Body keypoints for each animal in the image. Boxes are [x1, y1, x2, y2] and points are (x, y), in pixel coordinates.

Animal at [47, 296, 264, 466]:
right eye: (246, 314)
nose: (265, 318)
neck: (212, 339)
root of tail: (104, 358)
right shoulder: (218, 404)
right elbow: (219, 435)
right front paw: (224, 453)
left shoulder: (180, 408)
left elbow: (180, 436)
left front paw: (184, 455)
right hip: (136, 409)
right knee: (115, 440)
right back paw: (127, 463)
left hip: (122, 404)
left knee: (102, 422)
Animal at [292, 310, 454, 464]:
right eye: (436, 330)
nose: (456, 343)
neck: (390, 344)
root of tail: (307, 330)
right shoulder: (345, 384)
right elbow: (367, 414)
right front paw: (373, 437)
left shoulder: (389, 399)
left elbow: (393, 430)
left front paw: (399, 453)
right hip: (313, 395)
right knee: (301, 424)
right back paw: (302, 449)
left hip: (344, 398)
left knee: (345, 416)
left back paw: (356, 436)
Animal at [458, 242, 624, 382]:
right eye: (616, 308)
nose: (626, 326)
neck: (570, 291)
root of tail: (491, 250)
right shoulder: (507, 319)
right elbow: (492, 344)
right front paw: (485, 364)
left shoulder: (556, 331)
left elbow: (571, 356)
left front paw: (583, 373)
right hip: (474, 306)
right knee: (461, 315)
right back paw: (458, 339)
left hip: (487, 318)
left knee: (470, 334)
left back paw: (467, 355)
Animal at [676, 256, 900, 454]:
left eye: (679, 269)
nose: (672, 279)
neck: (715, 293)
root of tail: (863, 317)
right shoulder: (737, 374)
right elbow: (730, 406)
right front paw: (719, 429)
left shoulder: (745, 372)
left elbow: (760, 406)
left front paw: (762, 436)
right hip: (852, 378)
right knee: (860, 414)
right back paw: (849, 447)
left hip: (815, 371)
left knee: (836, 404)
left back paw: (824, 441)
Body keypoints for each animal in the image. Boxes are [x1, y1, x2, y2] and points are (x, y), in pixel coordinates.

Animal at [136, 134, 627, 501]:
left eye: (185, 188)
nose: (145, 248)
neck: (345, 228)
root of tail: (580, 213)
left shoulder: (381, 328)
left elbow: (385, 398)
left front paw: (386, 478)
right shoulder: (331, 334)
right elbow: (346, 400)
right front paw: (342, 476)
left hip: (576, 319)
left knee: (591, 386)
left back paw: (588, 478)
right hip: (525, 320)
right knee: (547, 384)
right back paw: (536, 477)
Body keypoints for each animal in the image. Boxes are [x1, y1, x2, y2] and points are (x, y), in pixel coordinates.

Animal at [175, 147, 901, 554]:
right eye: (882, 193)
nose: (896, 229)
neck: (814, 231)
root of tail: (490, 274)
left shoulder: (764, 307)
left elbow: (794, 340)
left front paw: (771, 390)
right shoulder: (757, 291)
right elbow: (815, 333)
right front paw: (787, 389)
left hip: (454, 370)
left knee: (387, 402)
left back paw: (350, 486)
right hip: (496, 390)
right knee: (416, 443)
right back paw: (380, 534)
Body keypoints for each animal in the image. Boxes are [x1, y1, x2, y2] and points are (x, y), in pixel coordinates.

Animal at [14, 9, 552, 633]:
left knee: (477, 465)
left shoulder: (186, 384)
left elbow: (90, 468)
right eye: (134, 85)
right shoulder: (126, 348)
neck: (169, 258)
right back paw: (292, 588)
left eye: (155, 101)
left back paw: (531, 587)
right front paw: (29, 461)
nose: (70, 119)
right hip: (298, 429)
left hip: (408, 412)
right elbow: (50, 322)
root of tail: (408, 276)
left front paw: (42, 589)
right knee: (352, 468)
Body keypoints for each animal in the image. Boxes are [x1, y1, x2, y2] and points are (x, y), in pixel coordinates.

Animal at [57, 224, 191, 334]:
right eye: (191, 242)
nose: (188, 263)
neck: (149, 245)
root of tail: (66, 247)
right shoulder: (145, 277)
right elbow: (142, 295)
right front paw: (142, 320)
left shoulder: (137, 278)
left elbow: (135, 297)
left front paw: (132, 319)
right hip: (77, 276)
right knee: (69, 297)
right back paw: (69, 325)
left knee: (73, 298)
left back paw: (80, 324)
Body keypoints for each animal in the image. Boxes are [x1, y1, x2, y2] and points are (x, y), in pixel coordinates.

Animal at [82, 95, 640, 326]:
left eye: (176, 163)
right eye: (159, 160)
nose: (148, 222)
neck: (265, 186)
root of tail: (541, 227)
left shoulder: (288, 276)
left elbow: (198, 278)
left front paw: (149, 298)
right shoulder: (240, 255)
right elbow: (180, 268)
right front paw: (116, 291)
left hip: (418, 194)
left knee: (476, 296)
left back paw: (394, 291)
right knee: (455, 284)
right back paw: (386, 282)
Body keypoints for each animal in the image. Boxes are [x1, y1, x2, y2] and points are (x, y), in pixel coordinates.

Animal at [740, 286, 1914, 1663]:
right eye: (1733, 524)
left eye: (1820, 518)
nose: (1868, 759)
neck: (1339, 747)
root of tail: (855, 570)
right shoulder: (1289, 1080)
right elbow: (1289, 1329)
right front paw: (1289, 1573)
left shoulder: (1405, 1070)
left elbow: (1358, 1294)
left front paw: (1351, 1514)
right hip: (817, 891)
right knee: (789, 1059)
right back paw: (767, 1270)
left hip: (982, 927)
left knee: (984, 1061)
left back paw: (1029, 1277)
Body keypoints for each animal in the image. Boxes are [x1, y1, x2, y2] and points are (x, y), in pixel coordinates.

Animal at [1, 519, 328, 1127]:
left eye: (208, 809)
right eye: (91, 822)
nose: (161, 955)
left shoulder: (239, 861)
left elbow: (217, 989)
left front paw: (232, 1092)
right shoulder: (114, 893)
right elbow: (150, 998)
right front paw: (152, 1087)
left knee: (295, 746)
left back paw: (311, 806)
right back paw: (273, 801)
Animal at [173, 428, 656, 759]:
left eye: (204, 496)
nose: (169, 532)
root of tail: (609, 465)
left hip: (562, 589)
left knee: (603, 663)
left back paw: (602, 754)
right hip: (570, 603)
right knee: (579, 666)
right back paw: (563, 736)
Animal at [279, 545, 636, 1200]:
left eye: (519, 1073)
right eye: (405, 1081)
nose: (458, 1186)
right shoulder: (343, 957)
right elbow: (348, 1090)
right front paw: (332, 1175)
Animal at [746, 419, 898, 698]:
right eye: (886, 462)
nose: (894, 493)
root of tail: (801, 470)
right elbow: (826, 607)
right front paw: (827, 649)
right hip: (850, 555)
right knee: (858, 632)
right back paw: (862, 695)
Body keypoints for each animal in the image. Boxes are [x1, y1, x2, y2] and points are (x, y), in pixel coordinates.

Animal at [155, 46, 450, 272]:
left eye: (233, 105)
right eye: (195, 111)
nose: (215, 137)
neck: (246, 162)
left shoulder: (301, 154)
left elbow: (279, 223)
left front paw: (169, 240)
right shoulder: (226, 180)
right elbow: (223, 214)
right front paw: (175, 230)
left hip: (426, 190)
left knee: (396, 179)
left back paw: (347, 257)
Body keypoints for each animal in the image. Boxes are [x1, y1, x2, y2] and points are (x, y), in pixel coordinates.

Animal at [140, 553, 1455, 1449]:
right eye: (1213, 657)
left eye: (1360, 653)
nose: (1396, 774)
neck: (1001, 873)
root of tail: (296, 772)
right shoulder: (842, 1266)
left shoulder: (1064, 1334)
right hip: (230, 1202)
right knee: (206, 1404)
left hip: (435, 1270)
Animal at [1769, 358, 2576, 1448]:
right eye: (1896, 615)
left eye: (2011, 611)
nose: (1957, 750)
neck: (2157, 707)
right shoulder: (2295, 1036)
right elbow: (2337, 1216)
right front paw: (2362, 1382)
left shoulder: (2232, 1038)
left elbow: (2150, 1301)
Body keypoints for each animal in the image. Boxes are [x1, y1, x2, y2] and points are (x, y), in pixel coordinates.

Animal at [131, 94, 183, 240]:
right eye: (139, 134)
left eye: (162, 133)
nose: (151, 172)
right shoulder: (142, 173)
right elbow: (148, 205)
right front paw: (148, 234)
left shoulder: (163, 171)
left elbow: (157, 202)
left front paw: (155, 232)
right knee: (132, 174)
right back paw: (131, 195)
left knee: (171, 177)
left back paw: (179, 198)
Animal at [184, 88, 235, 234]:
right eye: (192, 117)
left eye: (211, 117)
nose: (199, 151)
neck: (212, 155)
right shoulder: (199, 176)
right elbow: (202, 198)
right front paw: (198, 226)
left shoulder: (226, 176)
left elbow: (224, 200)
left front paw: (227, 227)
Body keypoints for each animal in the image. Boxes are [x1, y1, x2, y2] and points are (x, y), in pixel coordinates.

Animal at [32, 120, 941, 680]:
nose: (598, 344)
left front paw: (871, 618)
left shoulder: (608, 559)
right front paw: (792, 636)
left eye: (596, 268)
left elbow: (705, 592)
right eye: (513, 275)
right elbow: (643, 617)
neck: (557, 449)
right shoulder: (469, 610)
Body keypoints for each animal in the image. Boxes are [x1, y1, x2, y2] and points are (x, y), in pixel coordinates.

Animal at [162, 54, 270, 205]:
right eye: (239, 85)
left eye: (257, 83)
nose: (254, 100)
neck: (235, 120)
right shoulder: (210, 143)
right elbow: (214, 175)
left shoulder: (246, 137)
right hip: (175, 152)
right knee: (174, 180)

☆ ☆ ☆

Task objective —
Could you return exactly the lines above from the line with "left elbow: (224, 200)" to the line with "right shoulder: (469, 610)", both included, and nothing else?

Task response —
left elbow: (224, 200)
left front paw: (227, 227)
Body keypoints for each animal in the image. Boxes are [x1, y1, x2, y2] and points are (x, y), in pixel coordinates.

Animal at [32, 120, 941, 680]:
nose: (598, 344)
left front paw: (871, 618)
left shoulder: (608, 559)
right front paw: (792, 636)
left eye: (596, 268)
left elbow: (705, 592)
right eye: (513, 275)
right elbow: (643, 617)
neck: (557, 449)
right shoulder: (469, 610)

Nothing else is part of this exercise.